You wonder why the international media is fascinated by this particular brand of voyeuristic atrocity and opinion fetishism. Why view India, its government, and its Prime Minister, through the bigoted lens of a phenomenologically reduced status, which it suo moto ascribes to them?
India’s vaccine leadership was globally recognised in January-February 2021. India has already vaccinated 200 million of its citizens: no mean feat, given the magnitude of the logistics it has to negotiate with lesser resources. It is impossible for India or any country in the world to produce and secure enough vaccine to cover its entire population of 1.4 billion immediately and at one go. India has rolled out a vaccination plan that will permit it to cover most age cohorts by September and have 2.4 billion doses of vaccine by the end of 2021. India has also launched new cure/treatments for Covid-19.

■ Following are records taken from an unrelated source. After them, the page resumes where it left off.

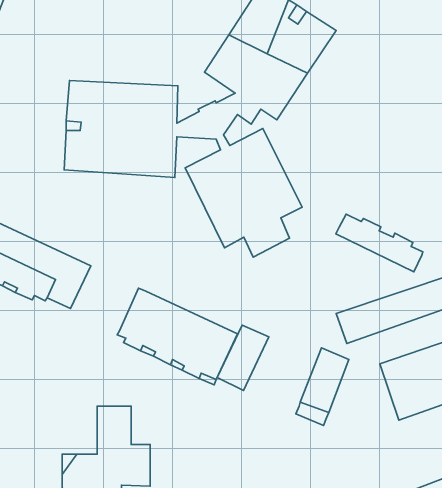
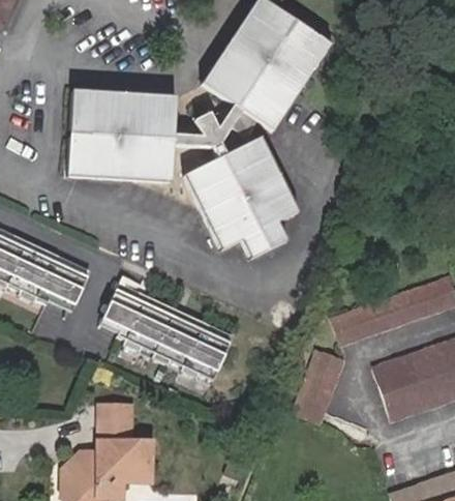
building: [336,214,423,272] -> none
building: none -> [101,274,153,332]
building: [217,325,269,391] -> none

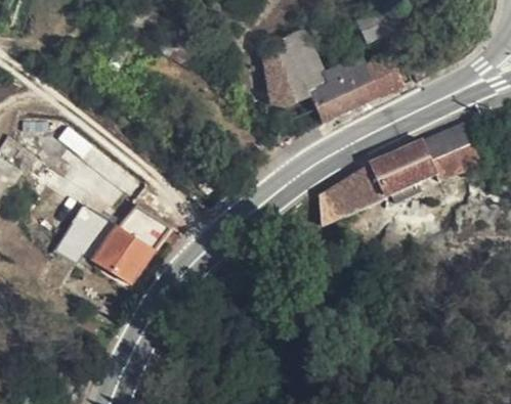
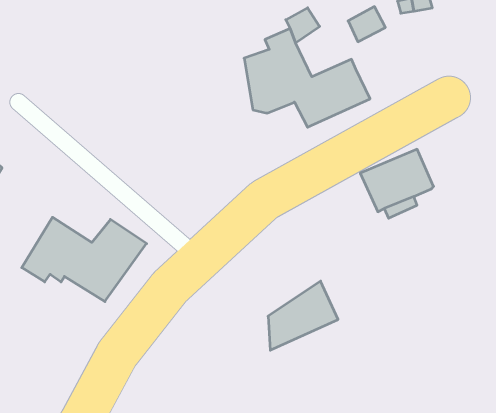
building: [363,52,407,94] -> none
building: [420,121,484,183] -> none
building: [317,164,383,228] -> [268,281,338,350]

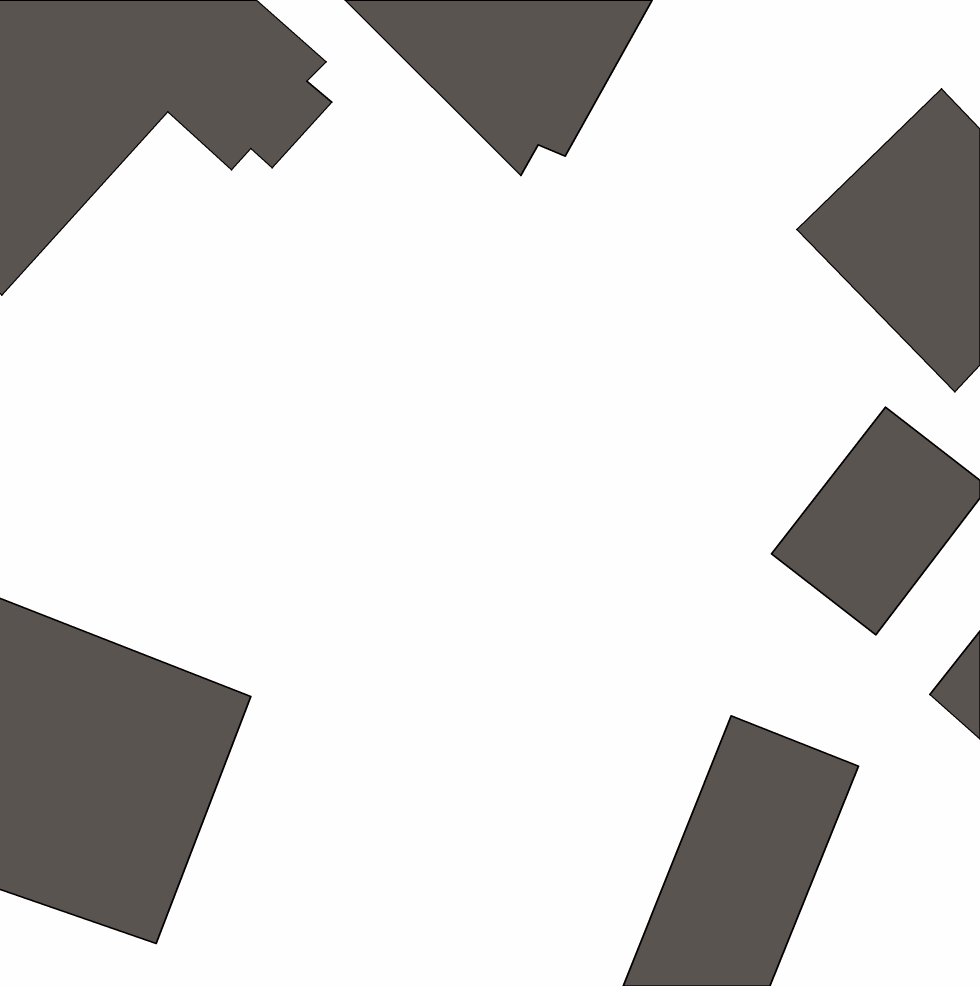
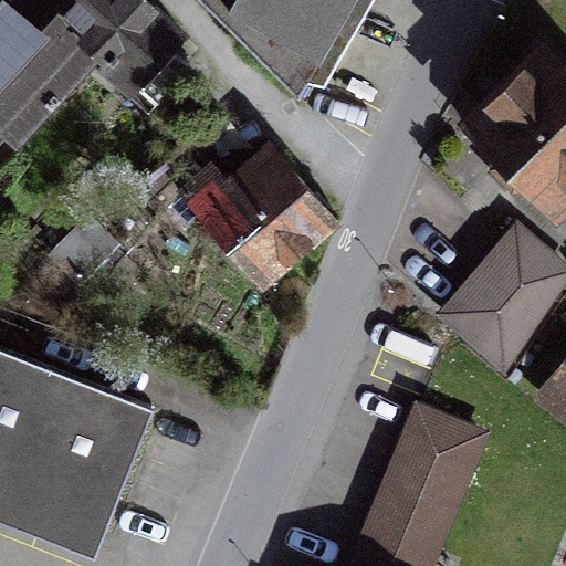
building: none -> [189,143,325,279]

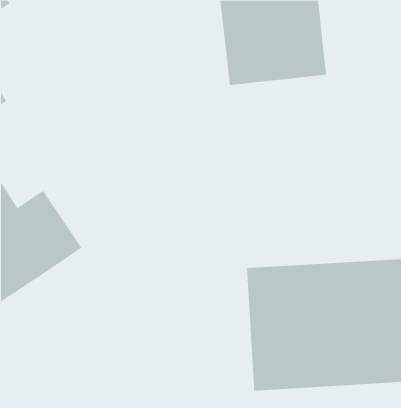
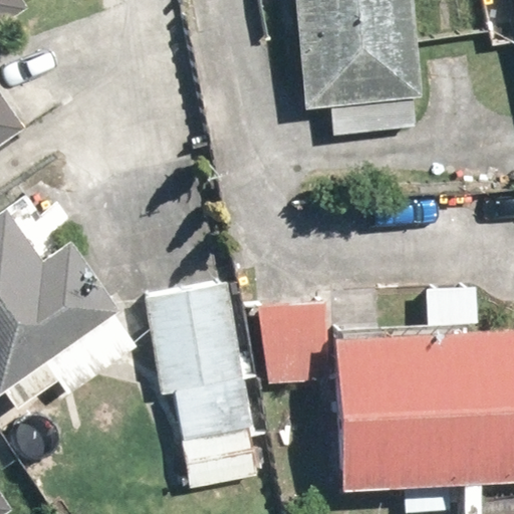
building: none -> [147,281,253,441]

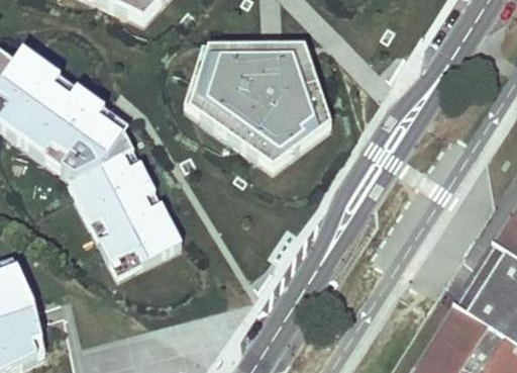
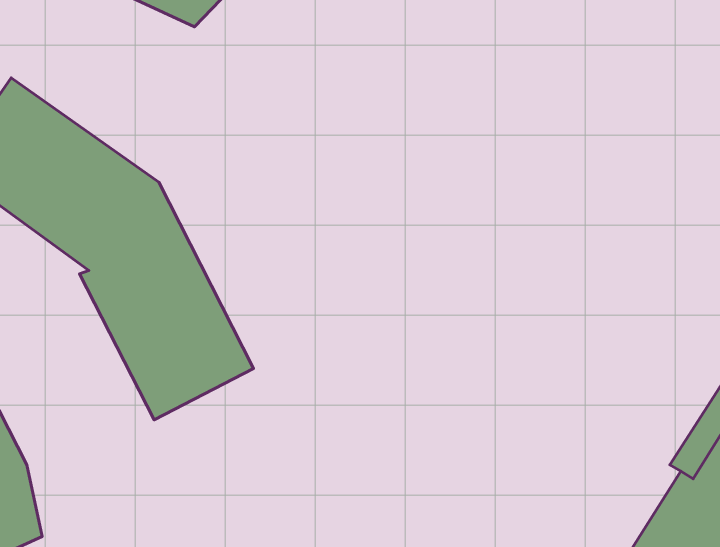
building: [184,42,329,165] -> none

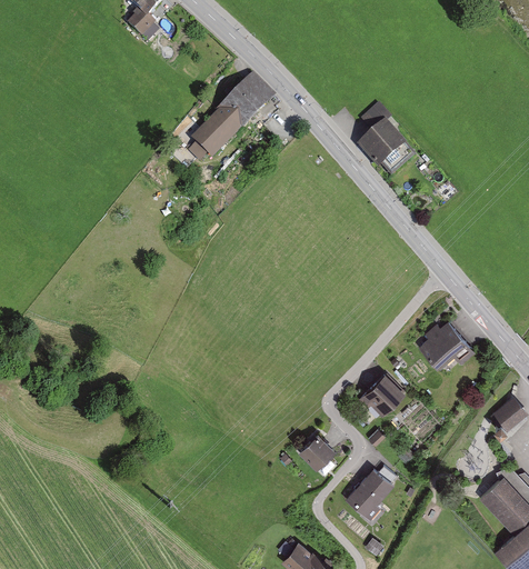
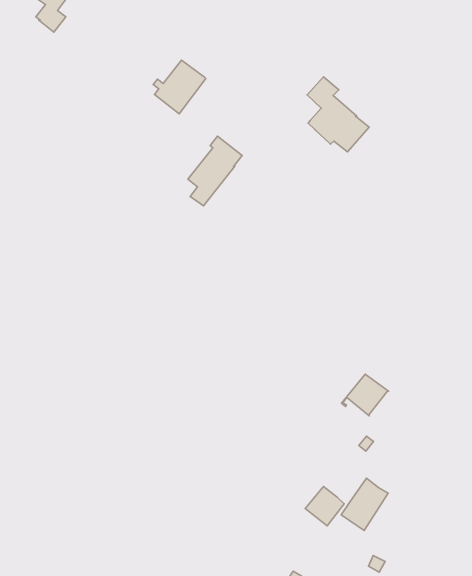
building: [193,102,244,163] -> [188,136,242,206]
building: [420,322,473,367] -> none
building: [301,432,337,468] -> [305,487,344,526]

The government has worked assiduously, and sans cessation, to set up oxygen-manufacturing plants bought oxygen concentrators and other essential equipment, enlisted the support of the Indian Armed forces, set up field hospitals, converted hundreds of railway carriages, as well as indoor stadiums, into hospitals for coronavirus patients; and spared no effort in battling a behemoth with public-private partnership.
Dr Devi Shetty, a world-renowned cardiac surgeon, and head of the Supreme Court of India’s task force on the pandemic affirms: “Our government has moved heaven and earth. If the whole country is falling sick, no infrastructure in the whole world can manage it.” Proving the doomsayers wrong, there is a significant decline in infections, positivity and death rates and recoveries exceed new cases.
Coopted Indian journalists resuscitate and perpetuate the colonial myth that India is brutish, out of control, wayward, and still inhabits the middle ages. The perpetrators of these falsehoods are colonised Indians too, and activists, who crave assimilation, and are woefully in thrall to their past masters and new ones like China. Instead of forging the solidarity of democracies with India, they seek to undermine it.
If you have nothing constructive to say, and no help to offer, eschew the divisiveness. Negativity at this historical juncture is unconscionable. It is not civilised to be vicious, xenophobic, or mendaciously tarring when millions of Indians confront a mortal threat. If you can help — and God knows our journalists and activists are well connected —please do that. But if you cannot, then: Stop harming a vulnerable India. In a pandemic, this is an ethical imperative.
The compassionate and caring India I love is one that no odious journalists, activists, or viruses can ever destroy. Australian cricketer Matthew Hayden recently articulated his beautiful, if anguished, response: “As it battles the alarming spread of the virus, the world media has lost no time in lambasting a country with a population of a whopping 1.4 billion, where the sheer numbers make the implementation and success of any public scheme a challenge. I have always had the highest respect for the leaders and public officials who are entrusted with the running of this vast and diverse country.”
The author is a Distinguished Fellow at Carnegie Mellon University and advises world leaders on public policy, communication, and international affairs. The views expressed are personal.